L’histoire de la vie de cet homme est la suivante : il est toxicomane depuis 30 ans, et il semble que rien ne puisse le libérer de cette dépendance dévastatrice. Pour trouver le sommeil, il devait prendre des somnifères très puissants, qui n’avaient parfois aucun effet sur lui. Sa vie était un enfer sombre qui détruisait également la vie de sa femme et de ses enfants. Mais un jour, lorsqu’il a fait la connaissance du Christ par l’intermédiaire d’un ami, par une seule prière et en donnant son cœur au Christ, il a été immédiatement libéré de l’esclavage de toutes ces drogues, et il n’a plus voulu d’aucune d’entre elles, ni même de cigarettes.

Sa vie a été miraculeusement guérie, et même sa femme et ses enfants se sont rendus à Christ lorsqu’ils ont vu le magnifique changement dans sa vie, et toute la famille a servi Christ avec amour.

Liés l’un à l’autre

L’incroyable courage et le témoignage de mon ami m’ont également renforcé, et nous nous sommes engagés ensemble à continuer à servir.
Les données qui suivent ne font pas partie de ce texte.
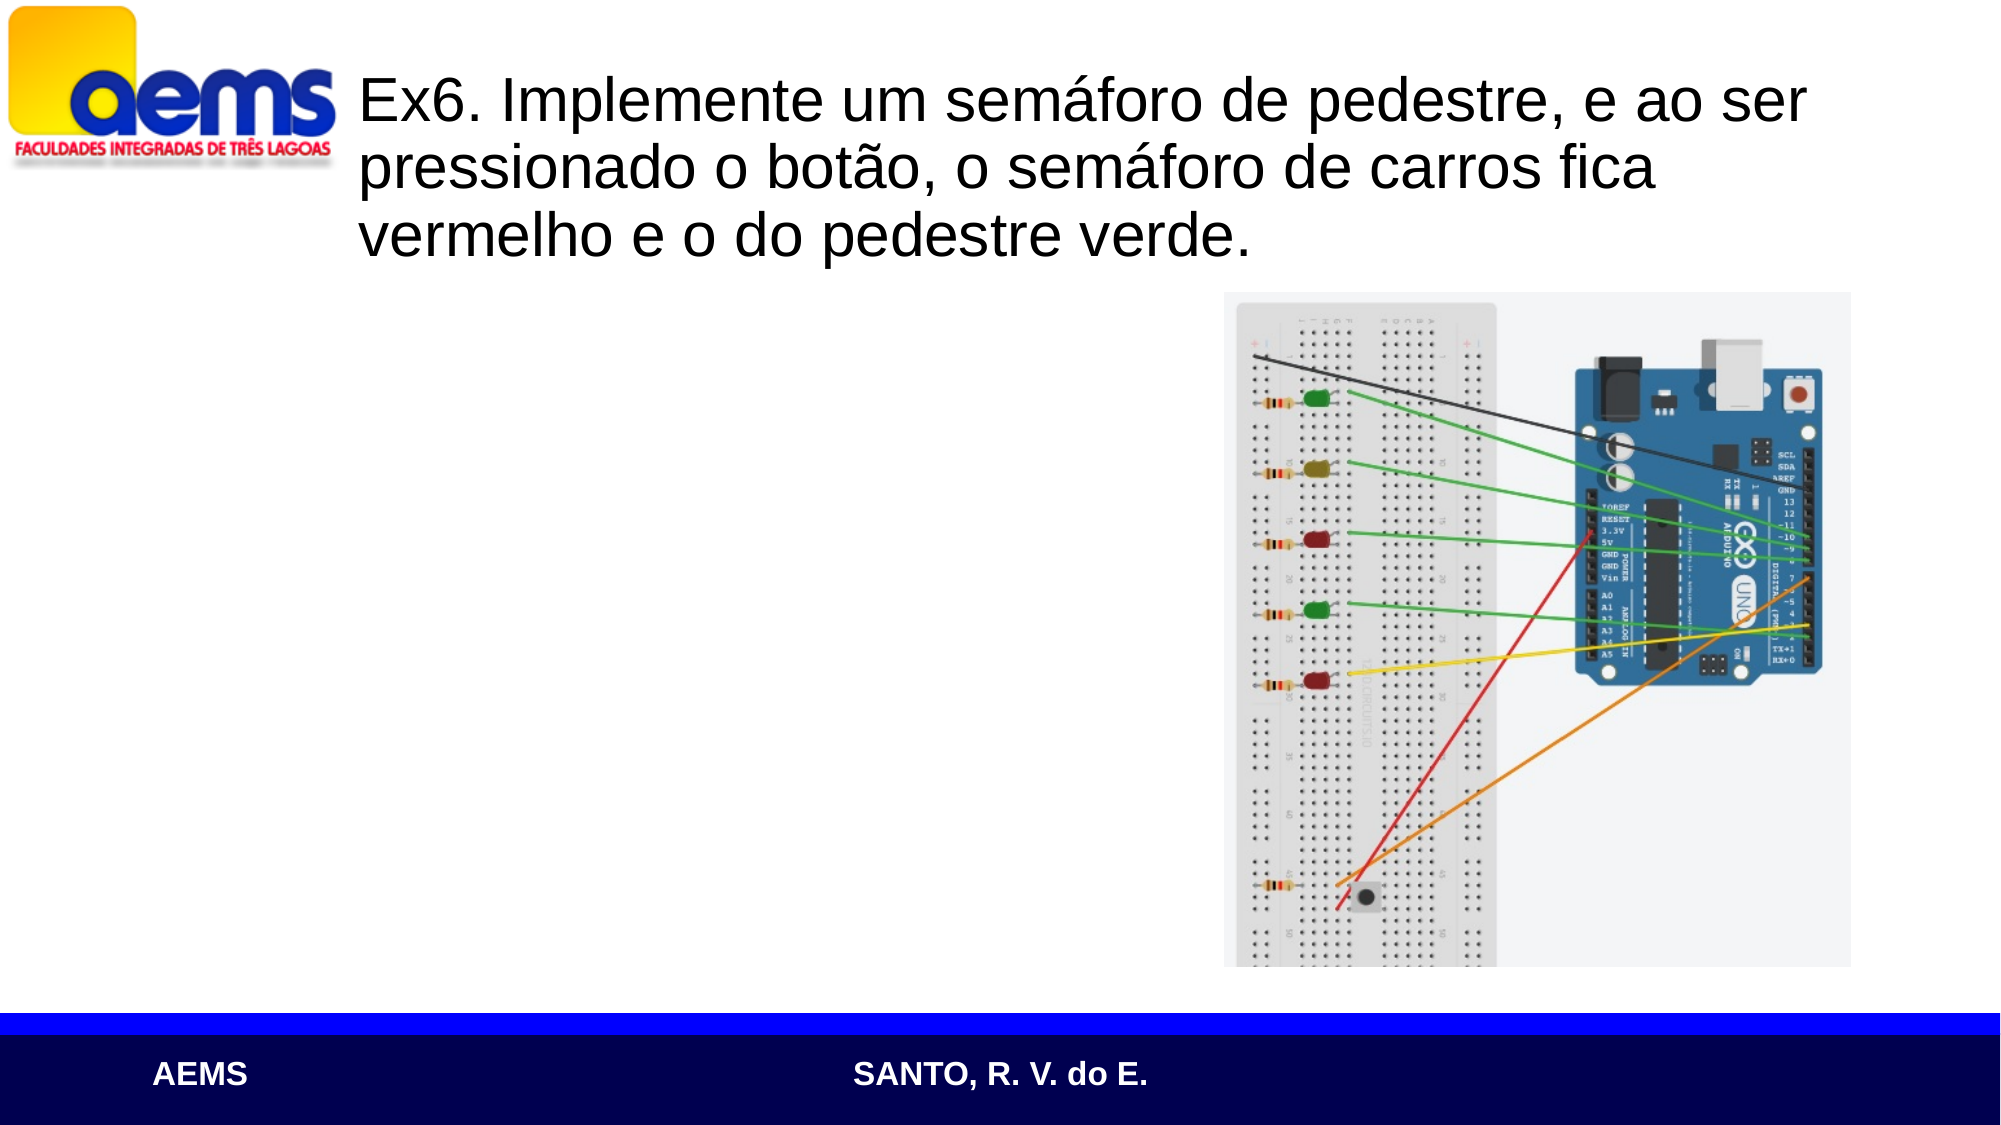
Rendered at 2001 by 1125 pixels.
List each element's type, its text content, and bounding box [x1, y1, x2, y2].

picture [1224, 292, 1851, 967]
title Ex6. Implemente um semáforo de pedestre, e ao ser pressionado o botão, o semáforo de carros fica vermelho e o do pedestre verde. [343, 59, 1863, 278]
picture [0, 0, 344, 179]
Ce jour-là, nous avons vraiment placé tout notre espoir et notre confiance dans l’amour et la grâce de celui qui nous avait libérés, nous et nos familles, des ténèbres du péché et du mal.

Une fois de plus, j’ai témoigné du miracle de l’amour du Christ dans mon cœur – comment il avait fait de nous une seule famille – et j’ai dit à mon ami que si nous étions ensemble dans la joie et la louange, nous devions aussi être prêts à être ensemble dans la misère et la persécution. En effet, comment pourrais-je affronter le jour où il irait en prison et où je resterais libre ?
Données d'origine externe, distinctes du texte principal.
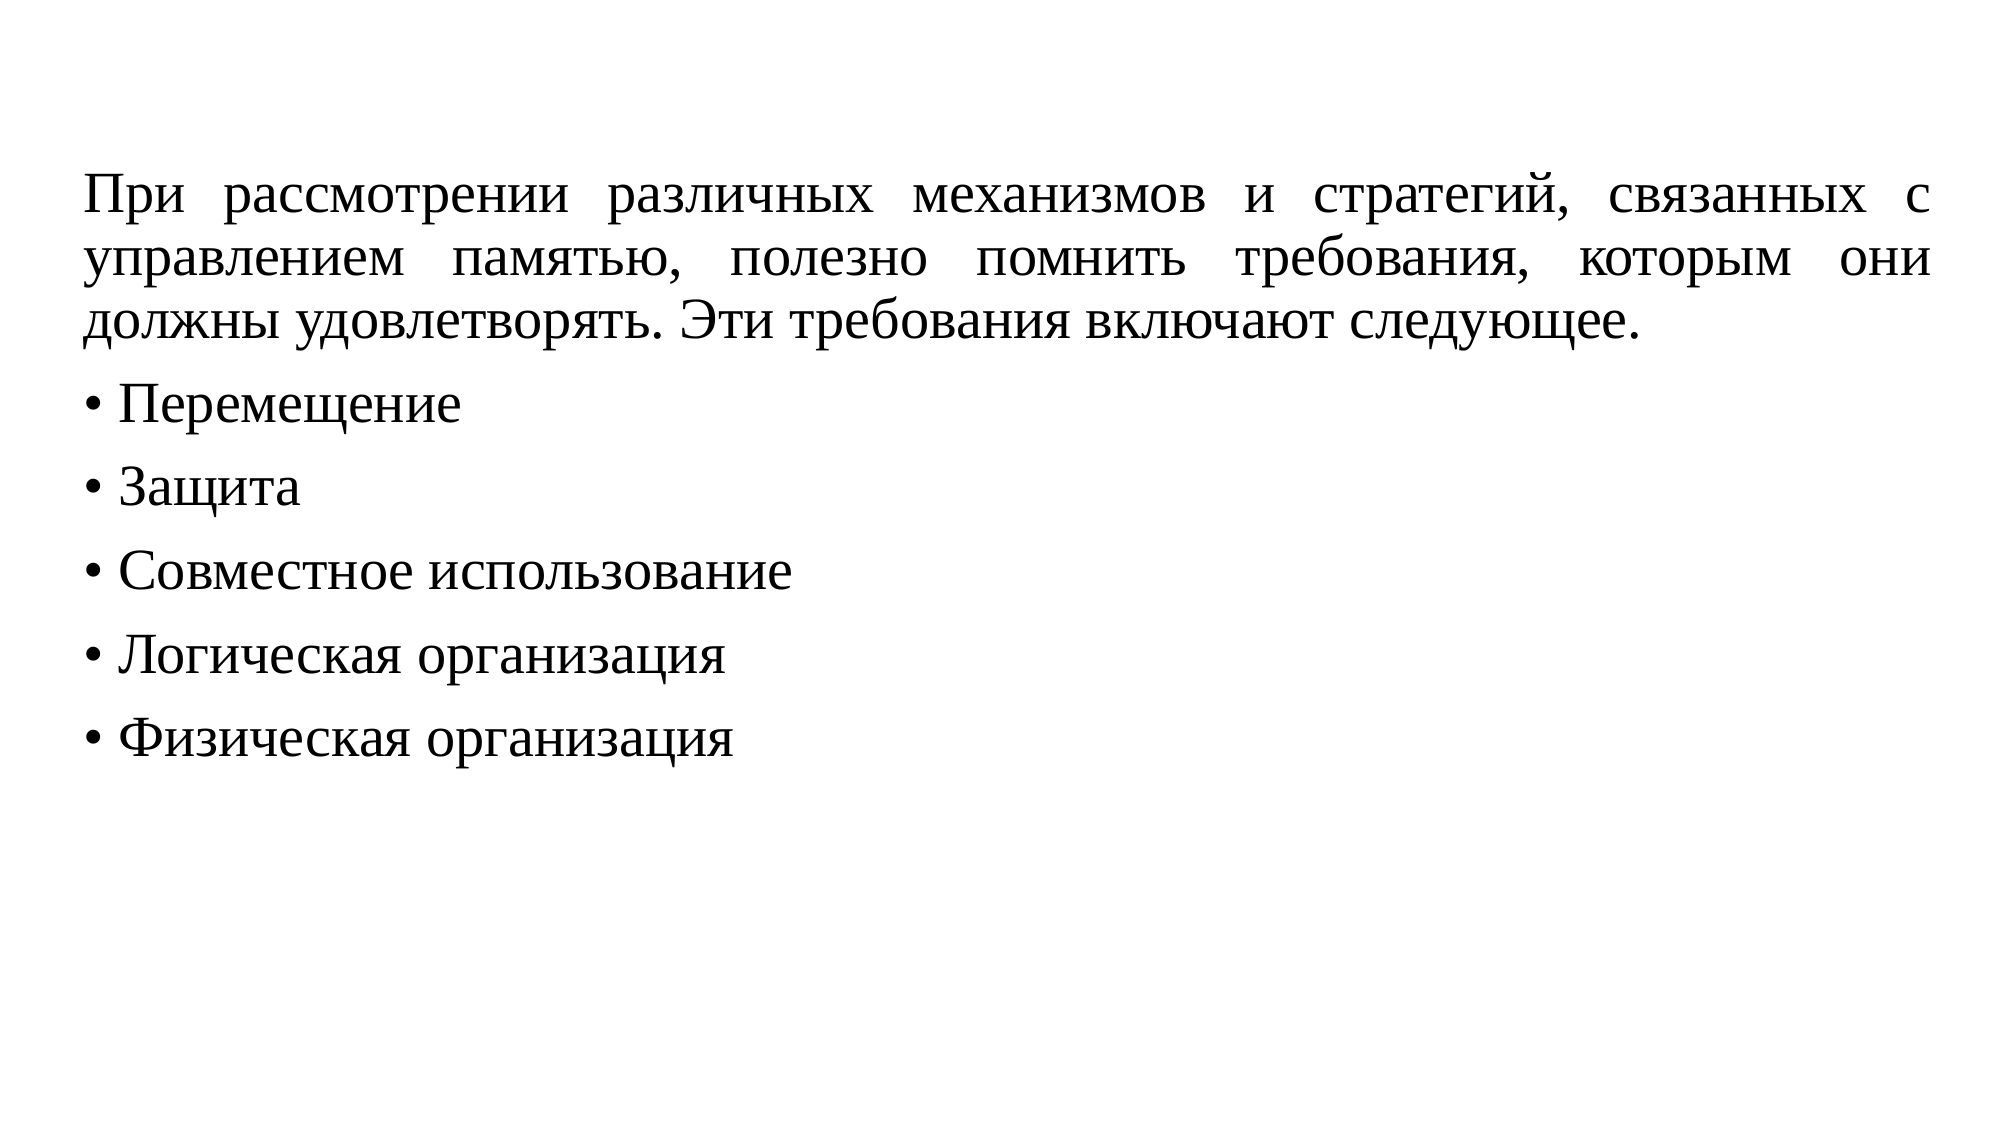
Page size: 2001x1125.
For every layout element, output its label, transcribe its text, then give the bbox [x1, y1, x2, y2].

list При рассмотрении различных механизмов и стратегий, связанных с управлением памятью, полезно помнить требования, которым они должны удовлетворять. Эти требования включают следующее. • Перемещение • Защита • Совместное использование • Логическая организация • Физическая организация [68, 155, 1948, 945]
Tout au long de cette période de persécution, le fait d’être ensemble, l’amour que nous éprouvions les uns pour les autres et notre unité en Christ ont été parmi les facteurs les plus importants qui ont contribué à la solidité de notre témoignage de foi. Quand je pense à cette époque, je ne peux que constater que si mes frères et sœurs n’avaient pas été avec moi, je n’aurais pas pu supporter la persécution.

Comme Paul, je peux témoigner du fond de mon cœur : « Car quelle est notre espérance, notre joie, la couronne dont nous nous glorifierons devant notre Seigneur Jésus, quand il viendra ? N’est-ce pas toi ? Vous êtes en effet notre gloire et notre joie. » (1 Thessaloniciens 2:19-20)

Et vraiment, comme David, je loue Dieu pour ce don précieux : « Je dis au Seigneur : ‘Tu es mon Seigneur ; en dehors de toi, je n’ai rien de bon’. Je dis du peuple saint qui est dans le pays : ‘Ce sont les nobles en qui j’ai mis toute ma joie’. (Psaume 16:2-3)

C’est donc avec cette décision consciente, pleine de risques, que nous avons poursuivi nos activités avec un cœur enthousiaste mais tremblant. Nous avons pris des mesures de sécurité strictes et coupé toute communication avec des personnes liées à des églises à l’étranger. Mais plus le nombre de personnes augmentait, plus les choses devenaient difficiles à contrôler, et trois ans plus tard, une nuit d’hiver en 2012, est arrivé le moment que nous avions attendu pendant tout ce temps.

Cette nuit-là, un long et difficile voyage a commencé dans ma vie, dont les effets se font encore sentir aujourd’hui. Mais je n’étais pas seul sur ce chemin. Nous étions ensemble.